Nuclear factor inducing kinase: A key regulator in osteopontin-induced MAPK/I kappa B kinase dependent NF-kappa B-mediated promatrix metalloproteinase-9 activation

摘要

Osteopontin (OPN) is a secreted, non-collagenous, sialic-acid rich, glycosylated adhesive phospho-protein. Several highly metastatic transformed cells synthesized a higher level of OPN compared with non-tumorigenic cells. We have recently reported that OPN induces nuclear factor-kappa B (NF-kappa B)-mediated promatrix metalloproteinase-2 activation through I kappa B alpha/IKK signaling pathways. However, the molecular mechanism(s) by which OPN regulates pro-matrix metalloproteinase-9 (pro-MMP-9) activation and involvement of upstream kinases in regulation of these processes that ultimately control cell motility and tumor growth in murine melanoma cells are not well defined. Here we report that OPN induces alpha v beta 3 integrin-mediated phosphorylation and activation of nuclear factor inducing kinase (NIK) and enhances the interaction between phosphorylated NIK and I kappa B alpha kinase alpha/beta (IKK alpha/beta) in B16F10 cells.

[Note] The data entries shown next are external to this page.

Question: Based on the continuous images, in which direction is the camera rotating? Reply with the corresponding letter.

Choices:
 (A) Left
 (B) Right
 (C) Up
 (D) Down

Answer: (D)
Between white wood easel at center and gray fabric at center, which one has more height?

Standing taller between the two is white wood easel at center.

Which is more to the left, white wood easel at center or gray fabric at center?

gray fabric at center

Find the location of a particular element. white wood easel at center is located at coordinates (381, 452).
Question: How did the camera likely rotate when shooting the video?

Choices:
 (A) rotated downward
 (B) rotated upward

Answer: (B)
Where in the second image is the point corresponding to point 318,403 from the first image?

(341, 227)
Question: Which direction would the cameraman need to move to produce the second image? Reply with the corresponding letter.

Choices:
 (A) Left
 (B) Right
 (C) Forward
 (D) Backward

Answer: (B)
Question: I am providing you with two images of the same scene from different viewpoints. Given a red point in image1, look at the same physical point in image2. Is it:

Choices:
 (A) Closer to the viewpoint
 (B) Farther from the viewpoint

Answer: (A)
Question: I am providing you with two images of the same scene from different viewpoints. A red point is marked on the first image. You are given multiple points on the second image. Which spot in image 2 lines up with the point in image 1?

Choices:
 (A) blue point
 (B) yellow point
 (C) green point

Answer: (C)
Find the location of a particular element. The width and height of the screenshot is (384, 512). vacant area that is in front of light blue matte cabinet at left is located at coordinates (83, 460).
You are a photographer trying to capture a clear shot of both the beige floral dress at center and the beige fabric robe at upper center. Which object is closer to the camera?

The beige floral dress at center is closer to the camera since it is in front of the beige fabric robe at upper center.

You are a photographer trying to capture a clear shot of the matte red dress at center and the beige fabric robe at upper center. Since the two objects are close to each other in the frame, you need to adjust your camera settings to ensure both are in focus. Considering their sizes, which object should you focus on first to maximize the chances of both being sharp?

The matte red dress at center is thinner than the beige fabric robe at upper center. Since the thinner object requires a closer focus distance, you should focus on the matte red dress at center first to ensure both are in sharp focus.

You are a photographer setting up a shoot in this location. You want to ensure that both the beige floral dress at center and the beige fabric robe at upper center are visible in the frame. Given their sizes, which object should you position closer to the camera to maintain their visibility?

Moreover, NIK is involved in OPN-induced phosphorylations of MEK-1 and ERK1/2 in these cells. OPN induces NIK-dependent NF-kappa B activation through ERK/IKK alpha/beta-mediated pathways. Furthermore, OPN enhances NIK-regulated urokinase-type plasminogen activator (uPA) secretion, uPA-dependent pro-MMP-9 activation, and cell motility. Pretreatment of cells with anti-MMP-2 antibody along with anti-MMP-9 antibody drastically inhibited the OPN-induced cell migration and chemoinvasion, whereas cells pretreated with anti-MMP-2 antibody had no effect on OPN-induced pro-MMP-9 activation suggesting that OPN induces pro-MMP-2 and pro-MMP-9 activations through two distinct pathways. Taken together, NIK acts as crucial regulator in OPN-induced MAPK/IKK-mediated NF-kappa B-dependent uPA secretion and MMP-9 activation thereby controlling melanoma cell motility and chemoinvasion.